8:49 AM Jul 26, 1996

FDI NEEDS DIFFERENTIATED, STRATEGIC APPROACH

Geneva 25 July (Chakravarthi Raghavan) -- An industrialization strategy based on a universally liberal policy to foreign investment across all sectors may not be successful in the long run, and developing countries would do well to adopt a more differentiated and strategic approach.

In advocating this approach to FDI and TNCs, Ha-joon Chang, a South Korean economist on the Economics and Politics faculty at the University of Cambridge (UK), has said that it would be a "big mistake" for developing country governments to voluntarily give up all such room for manoeuvre by adopting a "universally liberal FDI policy across all sectors."

Chang's view is in a paper, "Globalization, Transnational Corporations, and Economic Development", presented at a conference (21-23 June) in Washington DC, organized by the Economic Policy Institute on "Globalization and Progressive Economic Policy".

While Chang's paper, does not deal directly with the issue of a multilateral investment treaty, one of the effects of such a treaty, with its provisions for right to invest and obtain national treatment, would be to eliminate the ability of host countries, in particular developing countries, to bargain with TNCs for promoting long-term development and industrialisation.

Chang argues that while inter-dependence between different parts of the world may be increasing, and while the role of TNCs is growing in that process, it is too early to say that "we now live in a totally new world where national policies are more or less ineffective" as some proponents of globalisation thesis seem to believe.

The TNCs do not have unambiguously superior bargaining powers in all industries in relation to all countries and their bargaining power ranges from being almost absolute (e.g. Nike looking for an investment site for shoe production) to being close to zero (e.g. automobile TNCs trying to curry the favour of the Chinese government for the people's car project) depending on the industry and the country.

This strengthens, and not weakens, the case for strategic industrial policy, because it means that governments should design their policy towards TNCs according to the particular sector concerned, rather than taking a uniform approach across sectors.

Discussing the "myths, facts and neglected details" about Globalization and Rise of TNCs, Chang says that many of the facts and figures and claims -- presented by neo-liberal commentators about the world economy becoming increasingly borderless and globalised, and that countries with open FDI policies have performed better than those with restricted -- are exaggerated and overly generalised.

The bulk of FDI, he notes, is only among developed countries, with a handful of developing countries taking part in the transnational investment story. Between 1983-1989, only 19.7% of world FDI went to developing countries. And between 1990-1994, it only went up from 19.7% to 29.2% during 1990-1994.
● ● ●
Activity list —
(A) According to the article on foreign investment, what share of world FDI went to developing countries between 1983 and 1989?
(B) Using the article on foreign investment, decide whether each statement agrees with it: (i) Chang's paper was presented at a conference in Washington DC; (ii) Chang's paper deals directly with a multilateral investment treaty; (iii) Chang is on a faculty at the University of Cambridge. Give yes or no for each, quoting the deciding words.
The items that follow can be left aside.

Stored data —
● ● ●
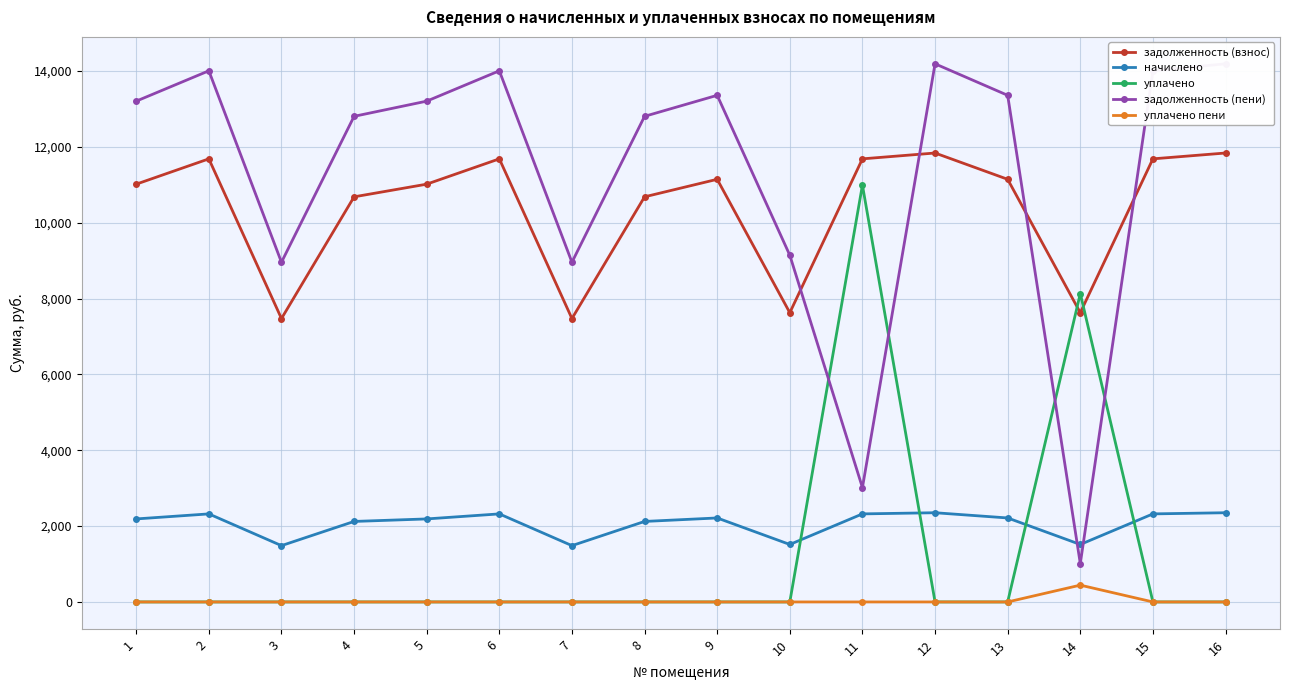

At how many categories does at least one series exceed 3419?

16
● ● ●
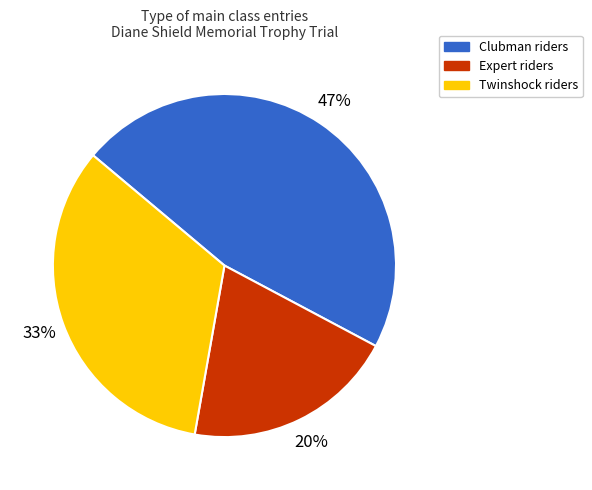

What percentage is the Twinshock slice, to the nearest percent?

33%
● ● ●
Exercise answers —
(A) 19.7%

(B)
(i) Yes: "presented at a conference (21-23 June) in Washington DC"
(ii) No: "does not deal directly with the issue of a multilateral investment treaty"
(iii) Yes: "on the Economics and Politics faculty at the University of Cambridge (UK)"